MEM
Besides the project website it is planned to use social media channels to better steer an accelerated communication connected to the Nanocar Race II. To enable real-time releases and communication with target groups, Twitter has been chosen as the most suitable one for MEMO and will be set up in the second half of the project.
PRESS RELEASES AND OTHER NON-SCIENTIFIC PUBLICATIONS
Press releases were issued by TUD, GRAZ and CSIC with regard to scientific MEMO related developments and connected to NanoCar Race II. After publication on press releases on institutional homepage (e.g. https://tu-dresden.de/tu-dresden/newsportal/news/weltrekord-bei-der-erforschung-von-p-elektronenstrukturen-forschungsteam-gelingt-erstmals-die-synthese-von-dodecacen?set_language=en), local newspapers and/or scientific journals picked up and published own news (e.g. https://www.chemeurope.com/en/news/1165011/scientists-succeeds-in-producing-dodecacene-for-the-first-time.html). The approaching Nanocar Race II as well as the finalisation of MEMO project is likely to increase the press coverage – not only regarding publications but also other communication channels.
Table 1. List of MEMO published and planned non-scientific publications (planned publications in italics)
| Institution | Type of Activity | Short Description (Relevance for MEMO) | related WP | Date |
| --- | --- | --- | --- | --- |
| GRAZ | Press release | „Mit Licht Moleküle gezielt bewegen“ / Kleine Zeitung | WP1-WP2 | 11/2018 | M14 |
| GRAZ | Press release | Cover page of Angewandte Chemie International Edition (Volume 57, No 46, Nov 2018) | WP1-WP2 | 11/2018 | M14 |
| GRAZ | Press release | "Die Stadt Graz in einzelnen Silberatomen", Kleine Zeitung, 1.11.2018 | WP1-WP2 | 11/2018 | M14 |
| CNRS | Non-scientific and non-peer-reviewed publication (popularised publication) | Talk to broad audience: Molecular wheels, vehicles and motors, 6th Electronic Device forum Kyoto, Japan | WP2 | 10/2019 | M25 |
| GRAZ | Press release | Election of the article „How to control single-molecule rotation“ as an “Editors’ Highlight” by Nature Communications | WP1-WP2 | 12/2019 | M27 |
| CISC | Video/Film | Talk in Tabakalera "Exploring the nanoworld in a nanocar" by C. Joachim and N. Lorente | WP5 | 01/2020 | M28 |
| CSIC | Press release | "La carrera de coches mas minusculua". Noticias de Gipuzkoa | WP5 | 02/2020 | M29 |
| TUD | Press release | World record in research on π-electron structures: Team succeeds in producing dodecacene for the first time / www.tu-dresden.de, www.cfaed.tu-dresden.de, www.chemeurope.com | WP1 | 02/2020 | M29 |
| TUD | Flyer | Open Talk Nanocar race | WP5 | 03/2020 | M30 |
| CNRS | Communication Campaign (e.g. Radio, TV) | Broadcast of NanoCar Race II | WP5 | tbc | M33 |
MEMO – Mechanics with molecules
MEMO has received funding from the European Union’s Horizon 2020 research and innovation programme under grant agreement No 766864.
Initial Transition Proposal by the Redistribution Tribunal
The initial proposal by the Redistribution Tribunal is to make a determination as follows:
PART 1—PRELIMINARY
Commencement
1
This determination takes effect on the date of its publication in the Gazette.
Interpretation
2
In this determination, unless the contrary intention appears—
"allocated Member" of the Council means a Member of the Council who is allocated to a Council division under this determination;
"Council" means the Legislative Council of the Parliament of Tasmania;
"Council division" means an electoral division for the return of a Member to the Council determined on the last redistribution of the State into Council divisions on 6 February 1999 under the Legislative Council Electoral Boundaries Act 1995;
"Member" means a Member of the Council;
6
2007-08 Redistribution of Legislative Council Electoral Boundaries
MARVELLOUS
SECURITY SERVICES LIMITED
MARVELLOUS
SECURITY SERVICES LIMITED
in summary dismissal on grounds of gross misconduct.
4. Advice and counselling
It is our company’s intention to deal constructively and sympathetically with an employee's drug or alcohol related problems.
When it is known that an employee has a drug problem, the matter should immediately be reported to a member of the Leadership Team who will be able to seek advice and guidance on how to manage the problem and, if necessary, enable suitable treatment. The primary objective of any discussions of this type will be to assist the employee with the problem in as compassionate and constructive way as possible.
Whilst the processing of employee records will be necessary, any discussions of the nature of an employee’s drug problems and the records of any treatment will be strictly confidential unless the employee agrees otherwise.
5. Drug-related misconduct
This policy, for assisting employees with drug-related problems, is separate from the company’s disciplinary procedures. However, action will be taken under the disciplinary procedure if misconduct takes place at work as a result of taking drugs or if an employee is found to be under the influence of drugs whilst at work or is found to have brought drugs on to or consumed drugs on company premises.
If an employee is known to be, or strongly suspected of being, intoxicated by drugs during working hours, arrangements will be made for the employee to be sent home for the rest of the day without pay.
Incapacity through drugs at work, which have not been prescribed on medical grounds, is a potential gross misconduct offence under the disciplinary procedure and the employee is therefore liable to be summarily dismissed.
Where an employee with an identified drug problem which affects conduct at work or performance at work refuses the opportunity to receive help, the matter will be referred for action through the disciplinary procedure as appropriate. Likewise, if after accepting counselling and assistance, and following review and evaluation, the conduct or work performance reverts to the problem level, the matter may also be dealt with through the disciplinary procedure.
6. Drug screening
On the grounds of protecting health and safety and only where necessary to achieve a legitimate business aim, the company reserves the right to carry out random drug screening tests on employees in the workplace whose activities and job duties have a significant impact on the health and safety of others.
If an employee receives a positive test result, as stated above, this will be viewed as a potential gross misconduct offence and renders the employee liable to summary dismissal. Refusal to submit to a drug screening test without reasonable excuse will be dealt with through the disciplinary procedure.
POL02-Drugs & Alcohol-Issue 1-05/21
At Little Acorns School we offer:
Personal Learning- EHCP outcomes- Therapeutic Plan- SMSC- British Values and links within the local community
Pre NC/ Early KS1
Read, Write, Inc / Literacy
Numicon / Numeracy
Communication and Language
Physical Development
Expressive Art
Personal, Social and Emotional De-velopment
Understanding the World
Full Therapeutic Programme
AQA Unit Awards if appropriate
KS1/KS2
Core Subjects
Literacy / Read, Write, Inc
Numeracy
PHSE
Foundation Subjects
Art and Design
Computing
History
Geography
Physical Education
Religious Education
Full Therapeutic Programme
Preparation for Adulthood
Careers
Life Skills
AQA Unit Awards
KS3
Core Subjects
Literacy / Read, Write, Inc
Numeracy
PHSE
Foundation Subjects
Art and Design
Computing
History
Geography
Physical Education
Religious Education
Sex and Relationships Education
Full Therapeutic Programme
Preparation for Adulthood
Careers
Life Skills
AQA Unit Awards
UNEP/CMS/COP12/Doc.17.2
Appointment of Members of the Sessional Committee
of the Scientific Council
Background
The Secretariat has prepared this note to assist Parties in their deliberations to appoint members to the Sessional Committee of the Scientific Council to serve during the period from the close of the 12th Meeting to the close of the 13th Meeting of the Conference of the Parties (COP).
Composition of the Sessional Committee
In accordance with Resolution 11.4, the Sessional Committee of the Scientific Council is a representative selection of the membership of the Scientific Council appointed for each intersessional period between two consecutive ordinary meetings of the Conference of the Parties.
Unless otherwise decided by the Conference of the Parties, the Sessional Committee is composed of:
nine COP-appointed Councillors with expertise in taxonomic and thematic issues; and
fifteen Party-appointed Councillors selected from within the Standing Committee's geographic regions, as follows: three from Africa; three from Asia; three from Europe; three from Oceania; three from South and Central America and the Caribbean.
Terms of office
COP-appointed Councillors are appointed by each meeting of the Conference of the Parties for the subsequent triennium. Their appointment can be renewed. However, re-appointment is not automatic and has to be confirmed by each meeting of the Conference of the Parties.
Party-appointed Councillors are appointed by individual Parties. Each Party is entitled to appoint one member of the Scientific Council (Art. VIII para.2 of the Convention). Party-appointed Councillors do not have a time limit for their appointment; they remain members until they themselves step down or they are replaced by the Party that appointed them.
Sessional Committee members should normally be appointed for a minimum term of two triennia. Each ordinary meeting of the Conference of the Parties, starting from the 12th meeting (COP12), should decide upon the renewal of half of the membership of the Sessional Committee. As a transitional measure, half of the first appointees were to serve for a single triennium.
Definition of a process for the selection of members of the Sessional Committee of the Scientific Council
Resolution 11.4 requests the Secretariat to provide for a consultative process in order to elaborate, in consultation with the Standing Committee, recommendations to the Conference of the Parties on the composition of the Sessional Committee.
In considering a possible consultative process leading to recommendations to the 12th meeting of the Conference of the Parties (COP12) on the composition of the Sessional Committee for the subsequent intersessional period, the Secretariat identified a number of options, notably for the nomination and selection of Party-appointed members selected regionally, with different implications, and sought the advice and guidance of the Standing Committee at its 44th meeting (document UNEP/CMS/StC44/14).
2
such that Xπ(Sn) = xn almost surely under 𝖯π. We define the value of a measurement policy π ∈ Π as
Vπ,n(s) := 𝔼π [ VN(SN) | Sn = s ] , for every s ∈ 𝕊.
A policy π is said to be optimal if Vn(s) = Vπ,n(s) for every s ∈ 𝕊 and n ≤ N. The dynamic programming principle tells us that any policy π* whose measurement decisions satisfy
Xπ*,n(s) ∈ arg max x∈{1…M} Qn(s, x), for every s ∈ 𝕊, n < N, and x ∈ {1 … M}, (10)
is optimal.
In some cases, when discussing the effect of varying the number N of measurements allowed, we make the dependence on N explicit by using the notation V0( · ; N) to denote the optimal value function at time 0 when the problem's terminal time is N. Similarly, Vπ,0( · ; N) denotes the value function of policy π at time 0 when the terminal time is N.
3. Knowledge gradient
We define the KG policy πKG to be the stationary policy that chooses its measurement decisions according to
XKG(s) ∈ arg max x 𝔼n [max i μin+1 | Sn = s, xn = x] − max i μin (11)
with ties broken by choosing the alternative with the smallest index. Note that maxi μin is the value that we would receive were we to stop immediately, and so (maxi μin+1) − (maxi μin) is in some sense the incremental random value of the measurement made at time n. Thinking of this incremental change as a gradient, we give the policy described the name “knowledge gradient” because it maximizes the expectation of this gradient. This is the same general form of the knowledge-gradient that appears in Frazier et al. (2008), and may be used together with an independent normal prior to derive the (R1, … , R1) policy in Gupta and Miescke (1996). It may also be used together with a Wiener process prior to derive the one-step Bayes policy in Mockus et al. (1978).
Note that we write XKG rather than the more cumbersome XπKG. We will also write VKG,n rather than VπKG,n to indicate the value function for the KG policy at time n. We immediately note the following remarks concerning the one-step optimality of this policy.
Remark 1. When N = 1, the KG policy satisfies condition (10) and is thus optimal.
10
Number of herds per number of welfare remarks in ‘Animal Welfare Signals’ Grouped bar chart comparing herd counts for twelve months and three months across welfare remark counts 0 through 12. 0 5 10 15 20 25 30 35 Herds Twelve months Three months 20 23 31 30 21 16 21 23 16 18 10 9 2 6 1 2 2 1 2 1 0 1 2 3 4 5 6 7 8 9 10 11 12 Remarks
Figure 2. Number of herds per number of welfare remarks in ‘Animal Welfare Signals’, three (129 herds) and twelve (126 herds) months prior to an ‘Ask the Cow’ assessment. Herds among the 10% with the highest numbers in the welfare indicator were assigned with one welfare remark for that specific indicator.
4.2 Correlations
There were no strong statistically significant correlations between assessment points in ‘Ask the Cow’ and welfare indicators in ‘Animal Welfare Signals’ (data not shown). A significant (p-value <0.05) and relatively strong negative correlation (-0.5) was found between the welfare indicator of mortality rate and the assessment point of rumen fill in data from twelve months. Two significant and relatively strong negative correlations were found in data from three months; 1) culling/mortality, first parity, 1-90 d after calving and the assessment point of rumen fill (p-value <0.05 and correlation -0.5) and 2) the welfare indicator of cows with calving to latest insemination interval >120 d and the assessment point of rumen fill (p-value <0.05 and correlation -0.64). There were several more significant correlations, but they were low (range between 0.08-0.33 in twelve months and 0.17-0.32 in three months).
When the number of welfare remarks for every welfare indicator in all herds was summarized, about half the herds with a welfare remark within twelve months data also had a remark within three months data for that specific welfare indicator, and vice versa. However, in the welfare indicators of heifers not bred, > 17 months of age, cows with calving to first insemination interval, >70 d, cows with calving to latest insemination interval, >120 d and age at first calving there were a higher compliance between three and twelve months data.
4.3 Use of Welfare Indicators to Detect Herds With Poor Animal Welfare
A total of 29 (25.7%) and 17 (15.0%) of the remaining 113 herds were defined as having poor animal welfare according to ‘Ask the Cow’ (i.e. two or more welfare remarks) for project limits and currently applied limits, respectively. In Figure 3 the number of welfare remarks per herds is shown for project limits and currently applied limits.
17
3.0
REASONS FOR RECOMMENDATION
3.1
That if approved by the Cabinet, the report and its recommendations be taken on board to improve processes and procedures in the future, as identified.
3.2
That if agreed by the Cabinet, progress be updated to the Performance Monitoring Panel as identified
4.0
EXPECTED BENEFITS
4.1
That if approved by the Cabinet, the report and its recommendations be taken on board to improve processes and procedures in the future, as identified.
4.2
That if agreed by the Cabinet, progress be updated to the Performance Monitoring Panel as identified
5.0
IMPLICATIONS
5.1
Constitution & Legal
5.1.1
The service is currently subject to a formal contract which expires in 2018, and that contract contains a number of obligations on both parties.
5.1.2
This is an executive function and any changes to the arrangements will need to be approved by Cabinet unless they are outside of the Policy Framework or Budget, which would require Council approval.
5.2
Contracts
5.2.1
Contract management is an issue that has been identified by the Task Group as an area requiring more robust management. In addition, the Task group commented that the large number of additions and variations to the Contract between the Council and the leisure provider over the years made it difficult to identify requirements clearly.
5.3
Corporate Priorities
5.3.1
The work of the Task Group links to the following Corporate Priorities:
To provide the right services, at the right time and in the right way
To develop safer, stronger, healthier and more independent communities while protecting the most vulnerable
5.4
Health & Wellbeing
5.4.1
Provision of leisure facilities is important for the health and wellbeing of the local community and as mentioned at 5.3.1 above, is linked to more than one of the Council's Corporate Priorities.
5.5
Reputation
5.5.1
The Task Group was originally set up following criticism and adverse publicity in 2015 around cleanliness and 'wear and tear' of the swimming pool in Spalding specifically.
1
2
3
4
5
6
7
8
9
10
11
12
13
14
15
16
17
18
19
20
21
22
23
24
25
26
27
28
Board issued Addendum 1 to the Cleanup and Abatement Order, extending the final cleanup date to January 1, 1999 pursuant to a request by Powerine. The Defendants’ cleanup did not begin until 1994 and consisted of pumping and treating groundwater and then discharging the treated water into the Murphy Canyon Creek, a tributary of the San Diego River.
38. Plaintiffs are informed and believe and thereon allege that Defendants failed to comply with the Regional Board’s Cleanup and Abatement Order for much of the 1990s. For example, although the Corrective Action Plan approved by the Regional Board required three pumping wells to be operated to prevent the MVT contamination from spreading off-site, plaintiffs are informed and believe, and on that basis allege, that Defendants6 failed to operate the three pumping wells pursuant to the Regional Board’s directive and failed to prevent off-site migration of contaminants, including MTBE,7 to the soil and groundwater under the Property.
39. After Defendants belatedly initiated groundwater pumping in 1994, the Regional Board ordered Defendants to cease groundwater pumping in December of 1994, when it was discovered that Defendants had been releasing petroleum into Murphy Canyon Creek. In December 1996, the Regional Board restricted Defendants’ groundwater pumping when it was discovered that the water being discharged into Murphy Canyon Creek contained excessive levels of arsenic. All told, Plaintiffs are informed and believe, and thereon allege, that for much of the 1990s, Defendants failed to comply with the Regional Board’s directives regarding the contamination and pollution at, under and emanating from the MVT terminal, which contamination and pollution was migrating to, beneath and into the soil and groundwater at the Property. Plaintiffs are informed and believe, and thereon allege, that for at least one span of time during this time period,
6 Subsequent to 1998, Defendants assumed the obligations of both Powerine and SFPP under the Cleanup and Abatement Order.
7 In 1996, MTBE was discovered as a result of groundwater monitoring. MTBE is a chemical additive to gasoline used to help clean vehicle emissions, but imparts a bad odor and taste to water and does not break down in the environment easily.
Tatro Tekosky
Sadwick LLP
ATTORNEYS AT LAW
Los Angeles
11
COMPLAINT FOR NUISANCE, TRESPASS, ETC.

※ ※ ※

▶ Task directions:
Apply a filter to the listing above so that only lines with "division" are kept, and copy those lines.

▶ Final answer:
"allocated Member" of the Council means a Member of the Council who is allocated to a Council division under this determination;
"Council division" means an electoral division for the return of a Member to the Council determined on the last redistribution of the State into Council divisions on 6 February 1999 under the Legislative Council Electoral Boundaries Act 1995;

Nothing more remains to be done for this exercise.